======== WORKING DATA ========
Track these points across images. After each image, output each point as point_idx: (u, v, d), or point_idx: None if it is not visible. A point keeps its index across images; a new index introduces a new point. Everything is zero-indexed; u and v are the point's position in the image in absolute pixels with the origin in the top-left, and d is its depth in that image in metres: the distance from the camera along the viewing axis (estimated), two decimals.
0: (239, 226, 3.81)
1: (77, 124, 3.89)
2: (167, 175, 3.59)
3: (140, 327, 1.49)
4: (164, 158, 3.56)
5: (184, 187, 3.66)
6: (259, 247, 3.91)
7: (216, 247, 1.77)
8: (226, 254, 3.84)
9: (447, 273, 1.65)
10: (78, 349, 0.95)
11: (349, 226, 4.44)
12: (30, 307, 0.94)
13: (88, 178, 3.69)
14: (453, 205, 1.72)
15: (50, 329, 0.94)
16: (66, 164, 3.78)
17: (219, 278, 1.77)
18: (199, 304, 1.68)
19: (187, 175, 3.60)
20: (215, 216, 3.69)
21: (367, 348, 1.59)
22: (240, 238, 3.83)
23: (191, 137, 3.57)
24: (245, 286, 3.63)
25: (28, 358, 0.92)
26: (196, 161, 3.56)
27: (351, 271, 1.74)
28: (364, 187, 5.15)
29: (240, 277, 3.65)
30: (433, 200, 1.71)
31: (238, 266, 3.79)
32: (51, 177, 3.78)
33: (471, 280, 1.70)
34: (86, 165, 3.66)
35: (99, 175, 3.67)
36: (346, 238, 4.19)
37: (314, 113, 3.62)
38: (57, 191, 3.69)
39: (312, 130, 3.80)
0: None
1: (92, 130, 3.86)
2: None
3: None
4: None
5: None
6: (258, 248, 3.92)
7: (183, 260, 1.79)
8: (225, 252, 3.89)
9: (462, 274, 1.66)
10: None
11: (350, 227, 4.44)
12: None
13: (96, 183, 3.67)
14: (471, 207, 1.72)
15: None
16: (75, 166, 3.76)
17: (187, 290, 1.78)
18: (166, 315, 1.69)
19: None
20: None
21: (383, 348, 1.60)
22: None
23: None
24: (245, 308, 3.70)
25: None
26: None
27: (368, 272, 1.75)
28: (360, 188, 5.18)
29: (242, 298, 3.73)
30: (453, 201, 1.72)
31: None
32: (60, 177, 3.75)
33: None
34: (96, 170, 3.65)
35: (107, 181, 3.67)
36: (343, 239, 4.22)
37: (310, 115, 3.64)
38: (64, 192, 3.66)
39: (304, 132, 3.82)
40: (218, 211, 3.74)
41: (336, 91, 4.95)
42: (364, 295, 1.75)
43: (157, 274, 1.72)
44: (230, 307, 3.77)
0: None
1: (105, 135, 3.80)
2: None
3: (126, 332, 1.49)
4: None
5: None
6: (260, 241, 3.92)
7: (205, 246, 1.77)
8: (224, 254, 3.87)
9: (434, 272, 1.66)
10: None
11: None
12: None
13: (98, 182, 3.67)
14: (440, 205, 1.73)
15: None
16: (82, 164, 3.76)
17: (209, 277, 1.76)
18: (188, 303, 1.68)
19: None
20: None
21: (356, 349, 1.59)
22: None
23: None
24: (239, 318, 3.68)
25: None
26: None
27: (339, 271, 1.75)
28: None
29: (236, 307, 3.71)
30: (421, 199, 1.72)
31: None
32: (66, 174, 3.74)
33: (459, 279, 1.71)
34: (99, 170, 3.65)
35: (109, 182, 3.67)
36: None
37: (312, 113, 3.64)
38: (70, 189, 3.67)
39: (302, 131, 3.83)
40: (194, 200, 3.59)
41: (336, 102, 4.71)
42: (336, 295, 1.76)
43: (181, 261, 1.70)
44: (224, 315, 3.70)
========
§ **TASK DETAILS**
An exact copy of the lines above, from the one containing "0: (239, 226, 3.81)" down to the one containing "15: (50, 329, 0.94)" and including both, is the whole answer; retype it and nothing else.

§ **SOLUTION TO THE EXERCISE**
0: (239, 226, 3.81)
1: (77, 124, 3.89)
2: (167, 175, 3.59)
3: (140, 327, 1.49)
4: (164, 158, 3.56)
5: (184, 187, 3.66)
6: (259, 247, 3.91)
7: (216, 247, 1.77)
8: (226, 254, 3.84)
9: (447, 273, 1.65)
10: (78, 349, 0.95)
11: (349, 226, 4.44)
12: (30, 307, 0.94)
13: (88, 178, 3.69)
14: (453, 205, 1.72)
15: (50, 329, 0.94)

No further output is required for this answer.